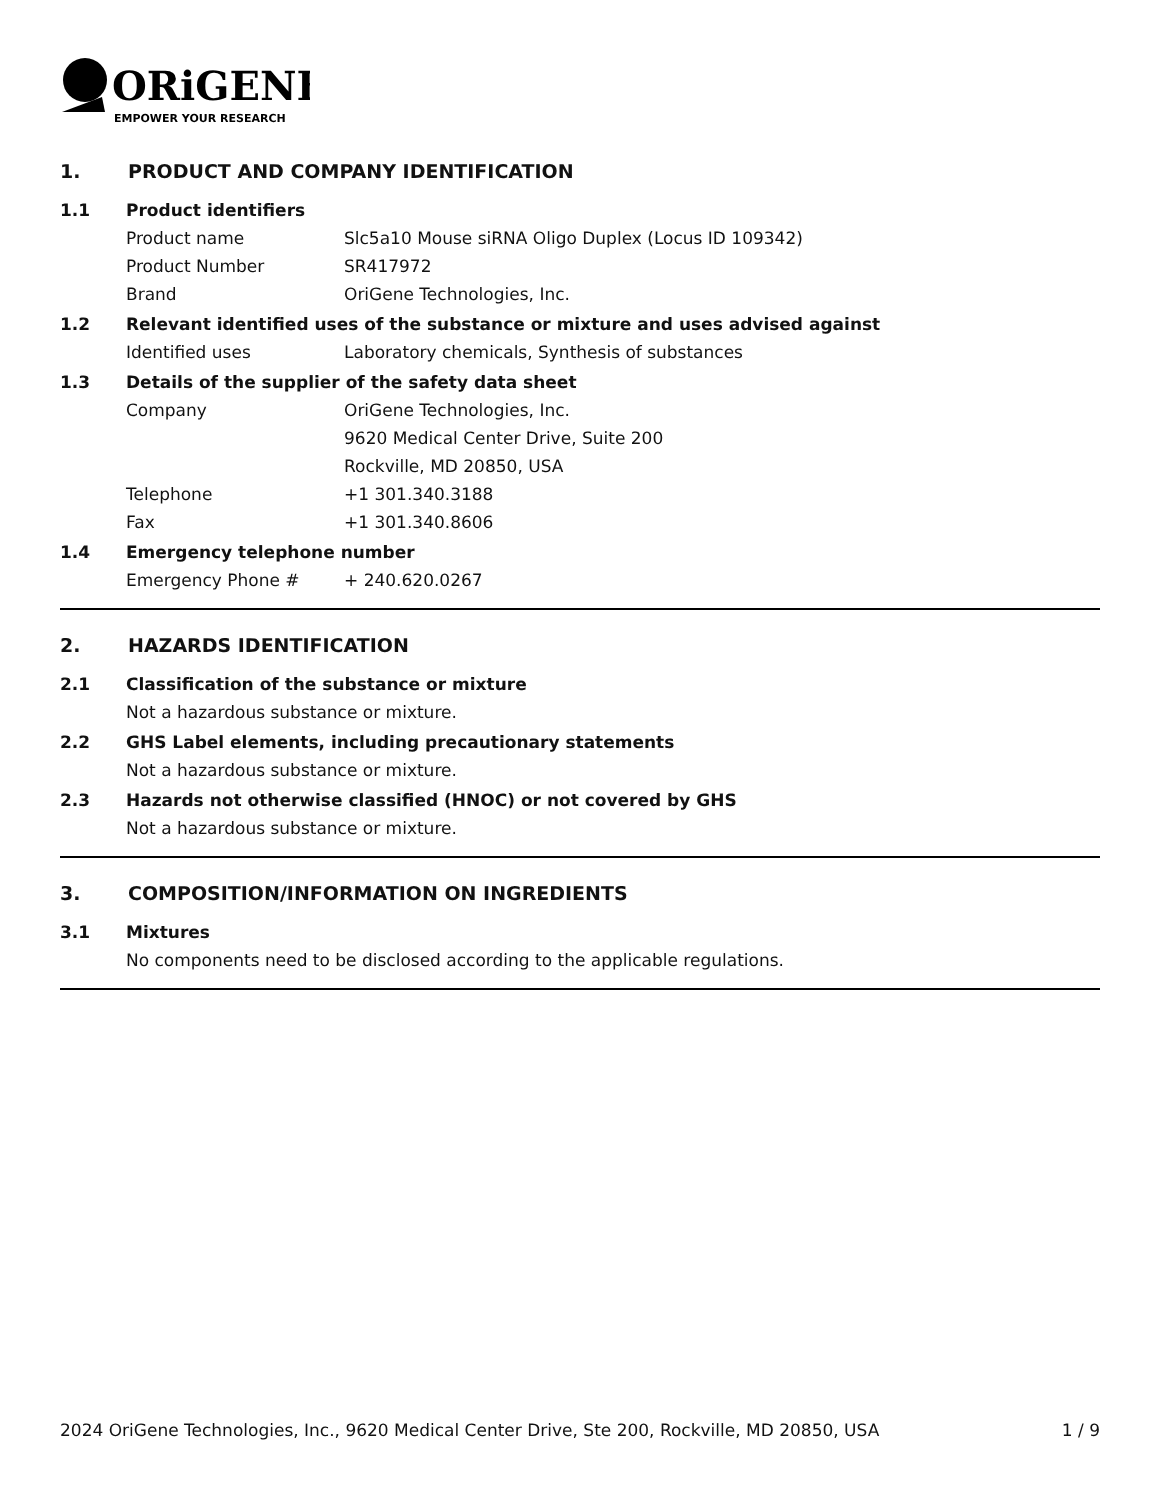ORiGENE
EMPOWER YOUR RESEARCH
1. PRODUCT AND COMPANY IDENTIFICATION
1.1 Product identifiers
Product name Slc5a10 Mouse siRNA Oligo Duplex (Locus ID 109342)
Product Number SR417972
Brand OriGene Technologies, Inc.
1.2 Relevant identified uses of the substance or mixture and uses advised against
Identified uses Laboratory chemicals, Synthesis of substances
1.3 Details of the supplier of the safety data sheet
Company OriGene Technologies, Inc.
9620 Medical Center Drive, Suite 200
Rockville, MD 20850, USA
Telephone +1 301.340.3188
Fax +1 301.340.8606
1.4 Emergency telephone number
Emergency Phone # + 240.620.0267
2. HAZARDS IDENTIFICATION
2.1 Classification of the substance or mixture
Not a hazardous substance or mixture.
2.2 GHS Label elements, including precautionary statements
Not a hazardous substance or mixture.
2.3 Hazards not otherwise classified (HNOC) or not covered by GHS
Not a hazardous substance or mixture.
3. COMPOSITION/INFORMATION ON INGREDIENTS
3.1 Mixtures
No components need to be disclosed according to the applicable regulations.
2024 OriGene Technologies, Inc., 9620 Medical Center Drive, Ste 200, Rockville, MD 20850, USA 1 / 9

# # # # #

• Required action:
Present each line from the listing that holds the string "Center".

• Reply to the exercise:
9620 Medical Center Drive, Suite 200
2024 OriGene Technologies, Inc., 9620 Medical Center Drive, Ste 200, Rockville, MD 20850, USA 1 / 9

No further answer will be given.